··· Supplied material ···

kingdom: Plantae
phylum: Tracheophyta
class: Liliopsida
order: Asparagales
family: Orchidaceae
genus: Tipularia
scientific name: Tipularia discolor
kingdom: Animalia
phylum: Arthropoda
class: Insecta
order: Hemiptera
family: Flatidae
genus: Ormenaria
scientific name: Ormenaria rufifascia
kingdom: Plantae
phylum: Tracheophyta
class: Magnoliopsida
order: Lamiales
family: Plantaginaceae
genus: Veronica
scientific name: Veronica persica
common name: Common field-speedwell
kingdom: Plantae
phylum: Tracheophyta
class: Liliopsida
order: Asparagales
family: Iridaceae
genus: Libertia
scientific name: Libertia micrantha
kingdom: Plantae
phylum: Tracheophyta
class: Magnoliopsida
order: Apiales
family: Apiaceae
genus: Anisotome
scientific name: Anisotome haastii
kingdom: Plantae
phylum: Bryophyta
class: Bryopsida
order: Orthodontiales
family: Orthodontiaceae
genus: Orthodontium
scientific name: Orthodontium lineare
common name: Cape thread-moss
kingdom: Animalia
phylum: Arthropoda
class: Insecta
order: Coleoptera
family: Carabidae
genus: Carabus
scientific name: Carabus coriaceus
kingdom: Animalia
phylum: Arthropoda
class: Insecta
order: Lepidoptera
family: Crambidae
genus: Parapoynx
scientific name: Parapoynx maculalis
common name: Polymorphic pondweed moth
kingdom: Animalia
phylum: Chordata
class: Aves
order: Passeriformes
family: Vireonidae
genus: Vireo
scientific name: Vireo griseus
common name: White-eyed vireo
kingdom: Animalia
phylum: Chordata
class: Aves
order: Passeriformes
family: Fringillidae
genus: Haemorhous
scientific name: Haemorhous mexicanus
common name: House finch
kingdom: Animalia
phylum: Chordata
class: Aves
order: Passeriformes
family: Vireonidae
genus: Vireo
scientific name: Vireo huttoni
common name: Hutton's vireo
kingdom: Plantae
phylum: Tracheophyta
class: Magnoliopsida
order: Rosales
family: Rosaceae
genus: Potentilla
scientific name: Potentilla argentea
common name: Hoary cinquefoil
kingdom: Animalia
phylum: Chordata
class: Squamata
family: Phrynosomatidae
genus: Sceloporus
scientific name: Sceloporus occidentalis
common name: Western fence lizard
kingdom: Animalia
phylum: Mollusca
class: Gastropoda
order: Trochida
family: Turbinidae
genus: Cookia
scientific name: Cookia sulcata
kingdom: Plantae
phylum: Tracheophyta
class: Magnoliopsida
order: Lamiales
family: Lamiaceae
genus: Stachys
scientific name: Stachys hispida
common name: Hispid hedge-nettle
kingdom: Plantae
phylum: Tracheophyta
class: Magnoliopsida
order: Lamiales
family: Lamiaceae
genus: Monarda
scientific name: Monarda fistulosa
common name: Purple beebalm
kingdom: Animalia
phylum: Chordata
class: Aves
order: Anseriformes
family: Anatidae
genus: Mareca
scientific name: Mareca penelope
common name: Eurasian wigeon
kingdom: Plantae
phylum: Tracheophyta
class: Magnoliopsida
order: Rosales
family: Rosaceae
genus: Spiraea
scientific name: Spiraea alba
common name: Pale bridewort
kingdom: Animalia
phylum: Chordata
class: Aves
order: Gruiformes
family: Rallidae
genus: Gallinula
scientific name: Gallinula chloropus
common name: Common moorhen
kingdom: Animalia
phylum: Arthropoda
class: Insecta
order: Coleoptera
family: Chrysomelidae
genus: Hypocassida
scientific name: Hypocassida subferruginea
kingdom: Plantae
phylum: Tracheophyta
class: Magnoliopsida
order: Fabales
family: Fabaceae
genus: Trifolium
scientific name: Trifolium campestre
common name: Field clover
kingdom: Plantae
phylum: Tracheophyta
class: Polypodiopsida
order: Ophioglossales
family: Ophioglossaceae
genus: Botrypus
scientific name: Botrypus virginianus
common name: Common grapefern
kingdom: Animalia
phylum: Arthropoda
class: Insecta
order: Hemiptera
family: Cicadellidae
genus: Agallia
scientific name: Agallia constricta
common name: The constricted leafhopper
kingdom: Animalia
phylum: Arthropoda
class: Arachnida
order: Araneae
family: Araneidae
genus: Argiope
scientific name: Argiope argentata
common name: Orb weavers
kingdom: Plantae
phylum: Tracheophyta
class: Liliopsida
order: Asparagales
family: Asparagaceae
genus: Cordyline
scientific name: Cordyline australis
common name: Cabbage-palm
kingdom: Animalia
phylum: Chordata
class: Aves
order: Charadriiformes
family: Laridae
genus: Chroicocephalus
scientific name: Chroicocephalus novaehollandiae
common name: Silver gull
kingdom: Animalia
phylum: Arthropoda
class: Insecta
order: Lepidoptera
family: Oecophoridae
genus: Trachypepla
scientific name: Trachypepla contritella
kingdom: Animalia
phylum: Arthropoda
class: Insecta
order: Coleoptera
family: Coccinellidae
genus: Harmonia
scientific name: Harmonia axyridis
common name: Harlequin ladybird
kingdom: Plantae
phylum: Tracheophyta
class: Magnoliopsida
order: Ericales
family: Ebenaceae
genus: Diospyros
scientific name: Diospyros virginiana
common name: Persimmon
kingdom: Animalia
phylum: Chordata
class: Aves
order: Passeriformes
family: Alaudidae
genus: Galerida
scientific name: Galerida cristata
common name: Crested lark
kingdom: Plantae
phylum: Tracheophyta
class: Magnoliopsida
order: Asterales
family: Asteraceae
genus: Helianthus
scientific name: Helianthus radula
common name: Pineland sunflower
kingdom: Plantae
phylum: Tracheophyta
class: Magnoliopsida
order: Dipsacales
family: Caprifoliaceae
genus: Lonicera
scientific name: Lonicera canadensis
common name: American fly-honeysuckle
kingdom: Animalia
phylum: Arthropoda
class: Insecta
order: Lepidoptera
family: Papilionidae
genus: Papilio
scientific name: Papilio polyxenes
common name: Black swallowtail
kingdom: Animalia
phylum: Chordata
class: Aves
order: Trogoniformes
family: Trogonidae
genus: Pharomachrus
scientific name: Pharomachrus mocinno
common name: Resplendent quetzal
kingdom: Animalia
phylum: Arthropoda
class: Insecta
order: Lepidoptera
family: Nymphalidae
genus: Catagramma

···

# Task instructions:
Change "common name" to "vernacular name" throughout the material, and leave every other line as it stands.

# The result:
kingdom: Plantae
phylum: Tracheophyta
class: Liliopsida
order: Asparagales
family: Orchidaceae
genus: Tipularia
scientific name: Tipularia discolor
kingdom: Animalia
phylum: Arthropoda
class: Insecta
order: Hemiptera
family: Flatidae
genus: Ormenaria
scientific name: Ormenaria rufifascia
kingdom: Plantae
phylum: Tracheophyta
class: Magnoliopsida
order: Lamiales
family: Plantaginaceae
genus: Veronica
scientific name: Veronica persica
vernacular name: Common field-speedwell
kingdom: Plantae
phylum: Tracheophyta
class: Liliopsida
order: Asparagales
family: Iridaceae
genus: Libertia
scientific name: Libertia micrantha
kingdom: Plantae
phylum: Tracheophyta
class: Magnoliopsida
order: Apiales
family: Apiaceae
genus: Anisotome
scientific name: Anisotome haastii
kingdom: Plantae
phylum: Bryophyta
class: Bryopsida
order: Orthodontiales
family: Orthodontiaceae
genus: Orthodontium
scientific name: Orthodontium lineare
vernacular name: Cape thread-moss
kingdom: Animalia
phylum: Arthropoda
class: Insecta
order: Coleoptera
family: Carabidae
genus: Carabus
scientific name: Carabus coriaceus
kingdom: Animalia
phylum: Arthropoda
class: Insecta
order: Lepidoptera
family: Crambidae
genus: Parapoynx
scientific name: Parapoynx maculalis
vernacular name: Polymorphic pondweed moth
kingdom: Animalia
phylum: Chordata
class: Aves
order: Passeriformes
family: Vireonidae
genus: Vireo
scientific name: Vireo griseus
vernacular name: White-eyed vireo
kingdom: Animalia
phylum: Chordata
class: Aves
order: Passeriformes
family: Fringillidae
genus: Haemorhous
scientific name: Haemorhous mexicanus
vernacular name: House finch
kingdom: Animalia
phylum: Chordata
class: Aves
order: Passeriformes
family: Vireonidae
genus: Vireo
scientific name: Vireo huttoni
vernacular name: Hutton's vireo
kingdom: Plantae
phylum: Tracheophyta
class: Magnoliopsida
order: Rosales
family: Rosaceae
genus: Potentilla
scientific name: Potentilla argentea
vernacular name: Hoary cinquefoil
kingdom: Animalia
phylum: Chordata
class: Squamata
family: Phrynosomatidae
genus: Sceloporus
scientific name: Sceloporus occidentalis
vernacular name: Western fence lizard
kingdom: Animalia
phylum: Mollusca
class: Gastropoda
order: Trochida
family: Turbinidae
genus: Cookia
scientific name: Cookia sulcata
kingdom: Plantae
phylum: Tracheophyta
class: Magnoliopsida
order: Lamiales
family: Lamiaceae
genus: Stachys
scientific name: Stachys hispida
vernacular name: Hispid hedge-nettle
kingdom: Plantae
phylum: Tracheophyta
class: Magnoliopsida
order: Lamiales
family: Lamiaceae
genus: Monarda
scientific name: Monarda fistulosa
vernacular name: Purple beebalm
kingdom: Animalia
phylum: Chordata
class: Aves
order: Anseriformes
family: Anatidae
genus: Mareca
scientific name: Mareca penelope
vernacular name: Eurasian wigeon
kingdom: Plantae
phylum: Tracheophyta
class: Magnoliopsida
order: Rosales
family: Rosaceae
genus: Spiraea
scientific name: Spiraea alba
vernacular name: Pale bridewort
kingdom: Animalia
phylum: Chordata
class: Aves
order: Gruiformes
family: Rallidae
genus: Gallinula
scientific name: Gallinula chloropus
vernacular name: Common moorhen
kingdom: Animalia
phylum: Arthropoda
class: Insecta
order: Coleoptera
family: Chrysomelidae
genus: Hypocassida
scientific name: Hypocassida subferruginea
kingdom: Plantae
phylum: Tracheophyta
class: Magnoliopsida
order: Fabales
family: Fabaceae
genus: Trifolium
scientific name: Trifolium campestre
vernacular name: Field clover
kingdom: Plantae
phylum: Tracheophyta
class: Polypodiopsida
order: Ophioglossales
family: Ophioglossaceae
genus: Botrypus
scientific name: Botrypus virginianus
vernacular name: Common grapefern
kingdom: Animalia
phylum: Arthropoda
class: Insecta
order: Hemiptera
family: Cicadellidae
genus: Agallia
scientific name: Agallia constricta
vernacular name: The constricted leafhopper
kingdom: Animalia
phylum: Arthropoda
class: Arachnida
order: Araneae
family: Araneidae
genus: Argiope
scientific name: Argiope argentata
vernacular name: Orb weavers
kingdom: Plantae
phylum: Tracheophyta
class: Liliopsida
order: Asparagales
family: Asparagaceae
genus: Cordyline
scientific name: Cordyline australis
vernacular name: Cabbage-palm
kingdom: Animalia
phylum: Chordata
class: Aves
order: Charadriiformes
family: Laridae
genus: Chroicocephalus
scientific name: Chroicocephalus novaehollandiae
vernacular name: Silver gull
kingdom: Animalia
phylum: Arthropoda
class: Insecta
order: Lepidoptera
family: Oecophoridae
genus: Trachypepla
scientific name: Trachypepla contritella
kingdom: Animalia
phylum: Arthropoda
class: Insecta
order: Coleoptera
family: Coccinellidae
genus: Harmonia
scientific name: Harmonia axyridis
vernacular name: Harlequin ladybird
kingdom: Plantae
phylum: Tracheophyta
class: Magnoliopsida
order: Ericales
family: Ebenaceae
genus: Diospyros
scientific name: Diospyros virginiana
vernacular name: Persimmon
kingdom: Animalia
phylum: Chordata
class: Aves
order: Passeriformes
family: Alaudidae
genus: Galerida
scientific name: Galerida cristata
vernacular name: Crested lark
kingdom: Plantae
phylum: Tracheophyta
class: Magnoliopsida
order: Asterales
family: Asteraceae
genus: Helianthus
scientific name: Helianthus radula
vernacular name: Pineland sunflower
kingdom: Plantae
phylum: Tracheophyta
class: Magnoliopsida
order: Dipsacales
family: Caprifoliaceae
genus: Lonicera
scientific name: Lonicera canadensis
vernacular name: American fly-honeysuckle
kingdom: Animalia
phylum: Arthropoda
class: Insecta
order: Lepidoptera
family: Papilionidae
genus: Papilio
scientific name: Papilio polyxenes
vernacular name: Black swallowtail
kingdom: Animalia
phylum: Chordata
class: Aves
order: Trogoniformes
family: Trogonidae
genus: Pharomachrus
scientific name: Pharomachrus mocinno
vernacular name: Resplendent quetzal
kingdom: Animalia
phylum: Arthropoda
class: Insecta
order: Lepidoptera
family: Nymphalidae
genus: Catagramma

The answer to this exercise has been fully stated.